START Extracted data
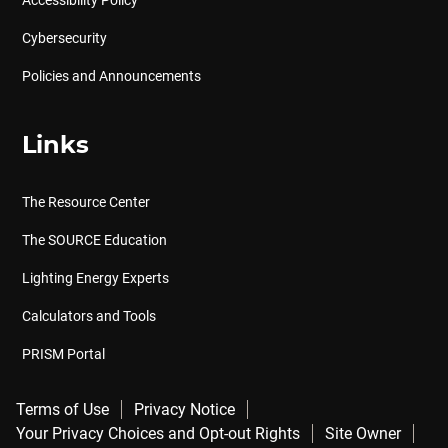
Accessibility Policy
Cybersecurity
Policies and Announcements
Links
The Resource Center
The SOURCE Education
Lighting Energy Experts
Calculators and Tools
PRISM Portal
Terms of Use
Privacy Notice
Your Privacy Choices and Opt-out Rights
Site Owner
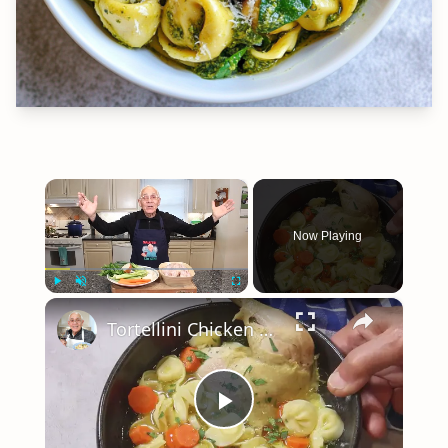
×
Now Playing
×
Play
Unmute
Fullscreen
Tortellini Chicken Soup from Scratch
Play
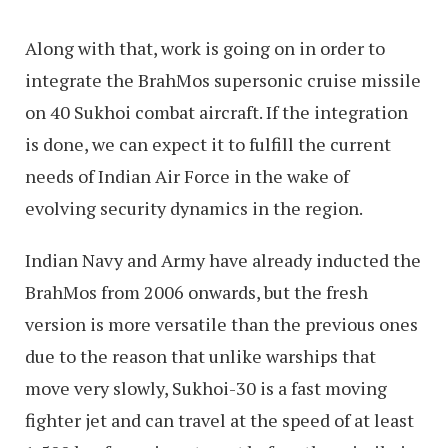
Along with that, work is going on in order to
integrate the BrahMos supersonic cruise missile
on 40 Sukhoi combat aircraft. If the integration
is done, we can expect it to fulfill the current
needs of Indian Air Force in the wake of
evolving security dynamics in the region.
Indian Navy and Army have already inducted the
BrahMos from 2006 onwards, but the fresh
version is more versatile than the previous ones
due to the reason that unlike warships that
move very slowly, Sukhoi-30 is a fast moving
fighter jet and can travel at the speed of at least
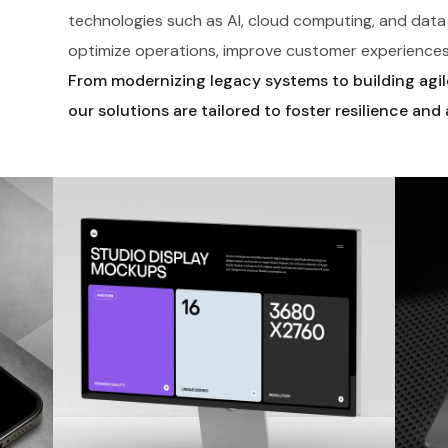
technologies such as AI, cloud computing, and data 
optimize operations, improve customer experiences
From modernizing legacy systems to building agile,
our solutions are tailored to foster resilience and 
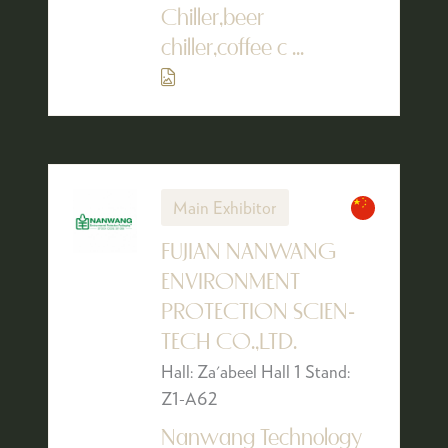
Chiller,beer
chiller,coffee c ...
Main Exhibitor
FUJIAN NANWANG
ENVIRONMENT
PROTECTION SCIEN-
TECH CO.,LTD.
Hall: Za'abeel Hall 1 Stand:
Z1-A62
Nanwang Technology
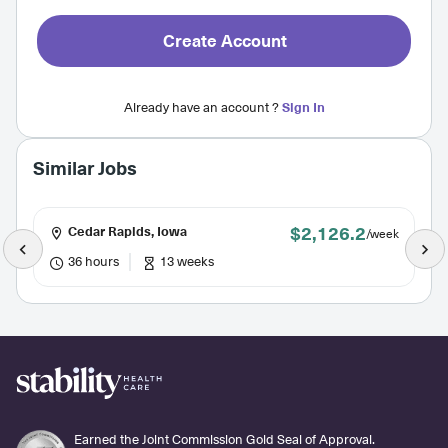
Create Account
Already have an account ?
Sign In
Similar Jobs
$2,126.2
Cedar Rapids, Iowa
/week
36 hours
13 weeks
Earned the Joint Commission Gold Seal of Approval.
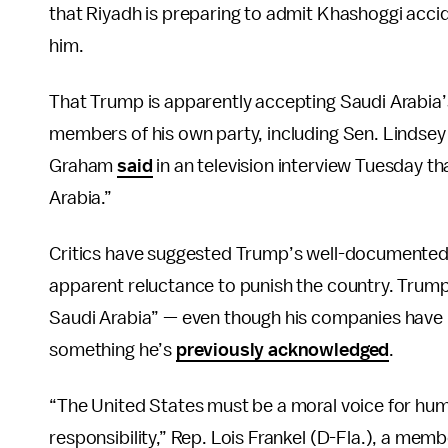
that Riyadh is preparing to admit Khashoggi accide
him.
That Trump is apparently accepting Saudi Arabia’
members of his own party, including Sen. Lindsey
Graham
said
in an television interview Tuesday th
Arabia.”
Critics have suggested Trump’s well-documente
apparent reluctance to punish the country. Trum
Saudi Arabia” — even though his companies have 
something he’s
previously acknowledged
.
“The United States must be a moral voice for huma
responsibility,” Rep. Lois Frankel (D-Fla.), a me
END Extracted data
Write out every line of extracted text from the rows above exactly as it appears, with the original wording and line breaks. Leave the pictures out of your answer.

**Exercise result**
Accessibility Policy
Cybersecurity
Policies and Announcements
Links
The Resource Center
The SOURCE Education
Lighting Energy Experts
Calculators and Tools
PRISM Portal
Terms of Use
Privacy Notice
Your Privacy Choices and Opt-out Rights
Site Owner
×
Now Playing
×
Play
Unmute
Fullscreen
Tortellini Chicken Soup from Scratch
Play
Along with that, work is going on in order to
integrate the BrahMos supersonic cruise missile
on 40 Sukhoi combat aircraft. If the integration
is done, we can expect it to fulfill the current
needs of Indian Air Force in the wake of
evolving security dynamics in the region.
Indian Navy and Army have already inducted the
BrahMos from 2006 onwards, but the fresh
version is more versatile than the previous ones
due to the reason that unlike warships that
move very slowly, Sukhoi-30 is a fast moving
fighter jet and can travel at the speed of at least
technologies such as AI, cloud computing, and data 
optimize operations, improve customer experiences
From modernizing legacy systems to building agile,
our solutions are tailored to foster resilience and 
Chiller,beer
chiller,coffee c ...
Main Exhibitor
FUJIAN NANWANG
ENVIRONMENT
PROTECTION SCIEN-
TECH CO.,LTD.
Hall: Za'abeel Hall 1 Stand:
Z1-A62
Nanwang Technology
Create Account
Already have an account ?
Sign In
Similar Jobs
$2,126.2
Cedar Rapids, Iowa
/week
36 hours
13 weeks
Earned the Joint Commission Gold Seal of Approval.
that Riyadh is preparing to admit Khashoggi accide
him.
That Trump is apparently accepting Saudi Arabia’
members of his own party, including Sen. Lindsey
Graham
said
in an television interview Tuesday th
Arabia.”
Critics have suggested Trump’s well-documente
apparent reluctance to punish the country. Trum
Saudi Arabia” — even though his companies have 
something he’s
previously acknowledged
.
“The United States must be a moral voice for huma
responsibility,” Rep. Lois Frankel (D-Fla.), a me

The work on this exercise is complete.